If you’re buying uncured bacon specifically to avoid nitrites, the label is misleading you. If you want bacon truly free of nitrites, you’d need a product preserved only with salt and smoke, which does exist but is rare and tastes noticeably different.
Shelf Life and Storage
Here’s one area where uncured bacon actually differs from conventional bacon, and it may surprise you. According to USDA guidelines, standard bacon lasts 7 days in the refrigerator, while bacon cured without nitrites lasts up to 3 weeks refrigerated. In the freezer, conventional bacon keeps its quality for about 4 months, while nitrite-free bacon holds for 6 months.
That said, most products labeled “uncured” do contain nitrites from celery powder, which complicates things. The longer shelf life applies specifically to bacon made without any nitrite source at all. Products using celery powder fall into a gray area. Your safest bet is to follow whatever date is printed on the package and keep your refrigerator at 40°F or below.

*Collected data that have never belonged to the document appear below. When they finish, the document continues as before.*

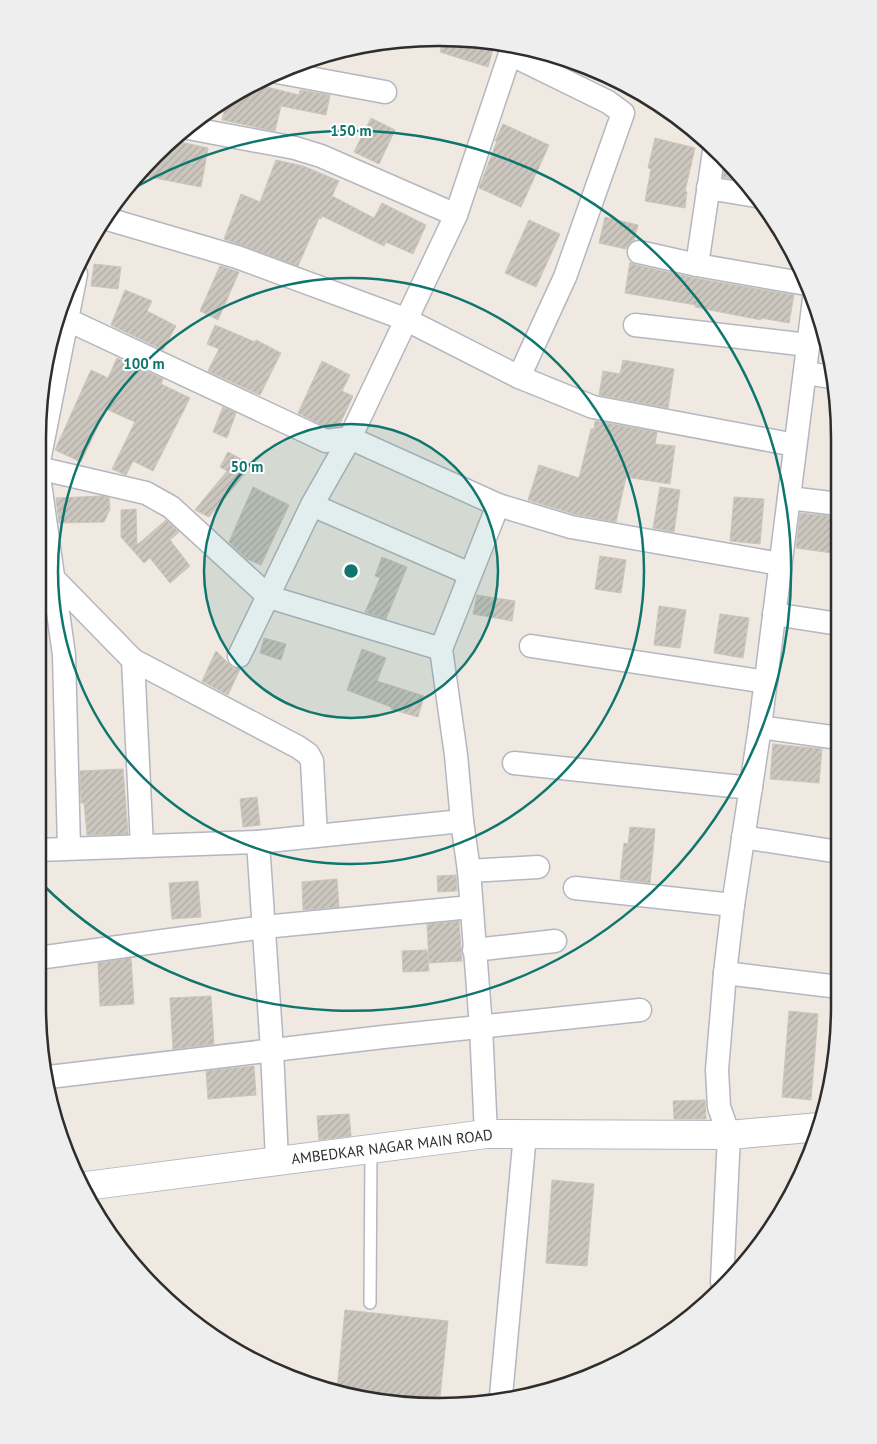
<svg xmlns="http://www.w3.org/2000/svg" width="877" height="1444" viewBox="0 0 877 1444" font-family="'PT Sans',sans-serif">
<defs>
<pattern id="building-hatch" width="6" height="6" patternUnits="userSpaceOnUse" patternTransform="scale(1.25)"><rect width="6" height="6" fill="#cbc7bf"/><path d="M-1 1l2-2M0 6l6-6M5 7l2-2" fill="none" stroke="#afaba4"/></pattern>
</defs>
<rect width="100%" height="100%" fill="#efe9e1"/>
<g fill="url(#building-hatch)" stroke="#cbc5ba">
<path d="M 444,38 L 495,43 L 488,67 L 440,52 Z"/>
<path d="M 255,84 L 299,95 L 300,90 L 330,95 L 326,115 L 281,106 L 275,131 L 222,120 L 227,99 Z"/>
<path d="M 371,118 L 395,130 L 379,164 L 354,152 Z"/>
<path d="M 503,124 L 549,145 L 521,207 L 479,188 L 497,141 L 495,141 Z"/>
<path d="M 655,138 L 695,148 L 685,191 L 687,192 L 685,208 L 645,201 L 651,169 L 648,168 Z"/>
<path d="M 180,142 L 208,148 L 201,187 L 139,175 L 155,155 L 169,144 L 179,146 Z"/>
<path d="M 276,160 L 303,166 L 339,181 L 332,196 L 374,218 L 382,203 L 426,225 L 413,254 L 386,242 L 384,246 L 322,216 L 321,219 L 319,218 L 298,266 L 224,239 L 241,194 L 260,202 Z"/>
<path d="M 726,162 L 740,174 L 745,181 L 723,177 Z"/>
<path d="M 605,217 L 638,225 L 634,240 L 629,244 L 626,249 L 599,243 Z"/>
<path d="M 529,220 L 560,234 L 536,287 L 505,273 Z"/>
<path d="M 630,262 L 636,265 L 694,278 L 794,295 L 789,323 L 761,318 L 761,320 L 695,307 L 696,305 L 625,293 Z"/>
<path d="M 94,264 L 121,267 L 118,289 L 91,286 Z"/>
<path d="M 220,266 L 239,272 L 218,320 L 200,311 Z"/>
<path d="M 125,290 L 152,301 L 147,311 L 176,326 L 163,350 L 111,325 Z"/>
<path d="M 215,325 L 255,342 L 256,340 L 281,353 L 260,395 L 208,371 L 219,349 L 207,344 Z"/>
<path d="M 117,358 L 163,379 L 161,384 L 190,398 L 153,471 L 133,461 L 126,475 L 112,469 L 135,422 L 106,409 L 81,462 L 55,450 L 91,370 L 108,378 Z"/>
<path d="M 623,360 L 674,369 L 668,408 L 599,395 L 603,371 L 620,374 Z"/>
<path d="M 322,361 L 350,375 L 342,391 L 353,396 L 339,426 L 328,428 L 298,413 Z"/>
<path d="M 223,407 L 236,413 L 227,438 L 213,432 Z"/>
<path d="M 595,421 L 657,432 L 655,444 L 675,446 L 670,484 L 626,477 L 616,522 L 574,514 L 528,500 L 539,465 L 579,478 L 591,429 L 594,429 Z"/>
<path d="M 228,452 L 252,465 L 209,517 L 195,510 L 227,471 L 220,467 Z"/>
<path d="M 253,487 L 289,505 L 261,565 L 247,559 L 229,542 Z"/>
<path d="M 660,487 L 680,490 L 674,532 L 653,528 Z"/>
<path d="M 102,496 L 109,498 L 110,509 L 104,522 L 59,523 L 56,498 Z"/>
<path d="M 734,497 L 764,499 L 760,544 L 730,541 Z"/>
<path d="M 136,509 L 137,545 L 166,520 L 179,532 L 170,540 L 190,566 L 170,583 L 150,558 L 144,563 L 121,537 L 121,510 Z"/>
<path d="M 800,513 L 839,517 L 839,554 L 796,548 Z"/>
<path d="M 600,556 L 626,560 L 621,593 L 595,589 Z"/>
<path d="M 382,557 L 407,567 L 386,619 L 365,612 L 380,578 L 375,576 Z"/>
<path d="M 477,595 L 515,601 L 512,621 L 473,614 Z"/>
<path d="M 659,606 L 686,610 L 680,648 L 654,645 Z"/>
<path d="M 720,614 L 749,618 L 743,658 L 714,653 Z"/>
<path d="M 264,638 L 286,644 L 281,660 L 260,653 Z"/>
<path d="M 362,649 L 386,658 L 377,681 L 424,696 L 418,717 L 391,709 L 391,707 L 347,690 Z"/>
<path d="M 216,651 L 233,668 L 240,669 L 228,695 L 202,681 Z"/>
<path d="M 773,744 L 822,749 L 819,783 L 770,779 Z"/>
<path d="M 123,769 L 128,834 L 87,835 L 84,803 L 81,803 L 80,771 Z"/>
<path d="M 257,797 L 260,825 L 243,827 L 240,799 Z"/>
<path d="M 630,827 L 655,829 L 650,883 L 620,879 L 624,843 L 628,844 Z"/>
<path d="M 456,875 L 457,891 L 438,892 L 437,876 Z"/>
<path d="M 337,879 L 339,907 L 303,910 L 302,882 Z"/>
<path d="M 198,881 L 201,917 L 172,919 L 169,883 Z"/>
<path d="M 459,921 L 462,961 L 429,963 L 427,924 Z"/>
<path d="M 427,950 L 429,971 L 403,972 L 402,951 Z"/>
<path d="M 131,958 L 134,1004 L 100,1006 L 98,963 Z"/>
<path d="M 211,996 L 214,1044 L 173,1049 L 170,998 Z"/>
<path d="M 789,1011 L 818,1014 L 811,1100 L 782,1097 Z"/>
<path d="M 254,1066 L 256,1095 L 208,1099 L 206,1071 Z"/>
<path d="M 705,1100 L 706,1119 L 674,1119 L 673,1101 Z"/>
<path d="M 349,1114 L 351,1136 L 319,1140 L 317,1116 Z"/>
<path d="M 552,1180 L 594,1184 L 587,1266 L 546,1263 Z"/>
<path d="M 345,1310 L 448,1321 L 439,1406 L 337,1390 Z"/>
</g>
<g fill="none" stroke-linecap="round" stroke-linejoin="round">
<defs>
<path id="lane" d="M 370,1303 L 371,1148"/>
<g id="street">
<path d="M 510,54 L 608,102 L 623,113 L 565,277 L 519,377"/>
<path d="M 277,72 L 385,92"/>
<path d="M 188,128 L 295,148 L 321,156 L 456,215"/>
<path d="M 708,188 L 756,196"/>
<path d="M 104,218 L 237,257 L 405,319 L 519,377 L 593,407 L 795,445"/>
<path d="M 639,252 L 697,265 L 807,284"/>
<path d="M 697,265 L 714,151"/>
<path d="M 68,320 L 326,441 L 350,438 L 498,505 L 571,527 L 780,564"/>
<path d="M 635,325 L 808,345"/>
<path d="M 805,373 L 832,377"/>
<path d="M 38,466 L 76,274"/>
<path d="M 38,468 L 146,493 L 171,507 L 269,597 L 441,649"/>
<path d="M 38,469 L 64,655 L 69,848"/>
<path d="M 789,498 L 839,504"/>
<path d="M 312,505 L 470,574"/>
<path d="M 53,578 L 133,660 L 142,846"/>
<path d="M 774,614 L 839,624"/>
<path d="M 531,646 L 766,682"/>
<path d="M 239,656 L 312,505 L 350,438 L 456,215 L 513,45"/>
<path d="M 133,660 L 298,747 L 308,754 L 312,761 L 316,836"/>
<path d="M 760,727 L 839,738"/>
<path d="M 514,763 L 751,788"/>
<path d="M 743,837 L 839,852"/>
<path d="M 258,842 L 272,1050 L 277,1161"/>
<path d="M 38,850 L 258,842 L 462,821"/>
<path d="M 469,871 L 538,867"/>
<path d="M 575,888 L 733,905"/>
<path d="M 474,950 L 555,941"/>
<path d="M 38,958 L 264,927 L 471,907"/>
<path d="M 725,973 L 839,987"/>
<path d="M 49,1077 L 383,1037 L 640,1010"/>
<path d="M 486,1134 L 481,1027 L 469,871 L 462,821 L 456,755 L 441,649 L 498,505"/>
<path d="M 722,1282 L 729,1135 L 719,1107 L 717,1070 L 725,973 L 733,905 L 760,727 L 814,299"/>
<path d="M 501,1396 L 525,1134"/>
</g>
<path id="secondary" d="M 86,1186 L 486,1134 L 729,1135 L 820,1127"/>
</defs>
<use href="#lane" stroke="#b4b7c1" stroke-width="14"/>
<use href="#street" stroke="#b4b7c1" stroke-width="25"/>
<use href="#secondary" stroke="#b4b7c1" stroke-width="30"/>
<use href="#lane" stroke="#fff" stroke-width="11"/>
<use href="#street" stroke="#fff" stroke-width="22"/>
<use href="#secondary" stroke="#fff" stroke-width="28"/>
</g>
<circle cx="351" cy="571" r="147" fill="#0f766e" fill-opacity=".12"/>
<g fill="none" stroke="#0f766e" stroke-width="2.5">
<circle cx="351" cy="571" r="147"/>
<circle cx="351" cy="571" r="293"/>
<path d="M124 194A440 440 0 1 1 40 882"/>
</g>
<g text-anchor="middle" stroke-width="4" stroke-linejoin="round" paint-order="stroke">
<g font-size="15" fill="#2e2e2e" stroke="#fff">
<text transform="translate(392 1147) rotate(-7)" y="5">AMBEDKAR NAGAR MAIN ROAD</text>
</g>
</g>
<path d="M0 0H877V1444H0ZM438 46H439A392 392 0 0 1 831 438V1006A392 392 0 0 1 439 1398H438A392 392 0 0 1 46 1006V438A392 392 0 0 1 438 46Z" fill="#eee" fill-rule="evenodd"/>
<path fill="none" stroke="#2e2e2e" stroke-width="2.5" d="M438 46H439A392 392 0 0 1 831 438V1006A392 392 0 0 1 439 1398H438A392 392 0 0 1 46 1006V438A392 392 0 0 1 438 46Z"/>
<circle cx="351" cy="571" r="8" fill="#0f766e" stroke="#fff" stroke-width="2.5"/>
<g font-size="15" text-anchor="middle" font-weight="bold" fill="#0f766e" stroke="#fff" stroke-width="4" stroke-linejoin="round" paint-order="stroke">
<text x="351" y="136">150 m</text>
<text x="144" y="369">100 m</text>
<text x="247" y="472">50 m</text>
</g>
</svg>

Once opened, use the bacon within a week regardless of label.
What to Look for on the Label
When you pick up a package of uncured bacon, you’ll typically see three things: the word “uncured,” a statement reading “no nitrates or nitrites added,” and a smaller disclaimer noting “except for those naturally occurring in celery powder” (or celery juice, beet juice, or sea salt). Some packages also carry the statement “not preserved, keep refrigerated below 40 degrees at all times,” which the USDA requires for products it considers truly uncured.
If you’re choosing between cured and uncured at the store, the decision is mostly about preference and price. Uncured bacon typically costs more because natural curing ingredients are more expensive to source and process. The nutritional profile, calorie count, fat content, and sodium levels are comparable. The real variables that affect your health are portion size and cooking temperature, not which column of the nitrite ledger your bacon falls into.